Every Java platform has a default character encoding. The available encodings are listed in the Supported Encodings document [Encodings 2006]. A conversion between characters and sequences of bytes requires a character encoding to specify the details of the conversion. Such conversions use the system default encoding in the absence of an explicitly specified encoding. When characters are converted into an array of bytes to be sent as output, transmitted across some communication channel, input, and converted back into characters, compatible encodings must be used on both sides of the conversation. Disagreement over character encodings can cause data corruption.
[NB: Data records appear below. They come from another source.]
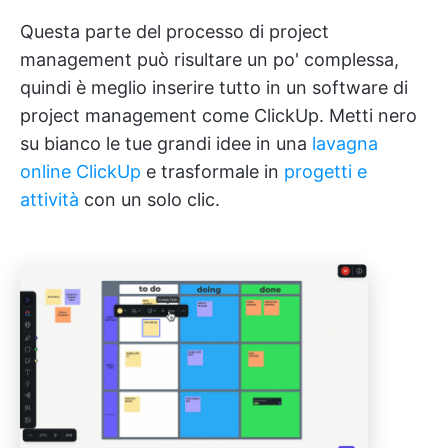
Questa parte del processo di project
management può risultare un po' complessa,
quindi è meglio inserire tutto in un software di
project management come ClickUp. Metti nero
su bianco le tue grandi idee in una
lavagna
online ClickUp
e trasformale in
progetti e
attività
con un solo clic.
According to the Java API [API 2006] for the String class:

The length of the new String is a function of the charset, and for that reason may not be equal to the length of the byte array. The behavior of this constructor when the given bytes are not valid in the given charset is unspecified.

Binary data that is expected to be a valid string may be read and converted to a string by exception FIO11-EX0.

Noncompliant Code Example

This noncompliant code example reads a byte array and converts it into a String using the platform’s default character encoding. When the default encoding differs from the encoding that was used to produce the byte array, the resulting String is likely to be incorrect. Undefined behavior can occur when some of the input lacks a valid character representation in the default encoding.

FileInputStream fis = null;
try { 
  fis = new FileInputStream("SomeFile");
  DataInputStream dis = new DataInputStream(fis);
  byte[] data = new byte[1024];
  dis.readFully(data);
  String result = new String(data);
} catch (IOException x) {
  // handle error
} finally {
  if (fis != null) {
    try {
      fis.close();
    } catch (IOException x) {
      // Forward to handler
    }
  }
}

Compliant Solution

This compliant solution explicitly specifies the intended character encoding in the second argument to the String constructor.

FileInputStream fis = null;
try {
  fis = new FileInputStream("SomeFile");
  DataInputStream dis = new DataInputStream(fis);
  byte[] data = new byte[1024];
  dis.readFully(data);
  String encoding = "SomeEncoding"; // for example, "UTF-16LE"
  String result = new String(data, encoding);
} catch (IOException x) {
  // handle error
} finally {
  if (fis != null) {
    try {
      fis.close();
    } catch (IOException x) {
      // Forward to handler
    }
  }
}

Exceptions

IDS13-EX0: An explicit character encoding may be omitted on the receiving side when the data is produced by a Java application that uses the same platform and default character encoding and is communicated over a secure communication channel (see MSC00-J for more information).

Risk Assessment

Failure to specify the character encoding while performing file or network I/O can result in corrupted data.

Rule

Severity

Likelihood

Remediation Cost

Priority

Level

IDS13-J

low

unlikely

medium

P2

L3

Automated Detection

Sound automated detection of this vulnerability is not feasible.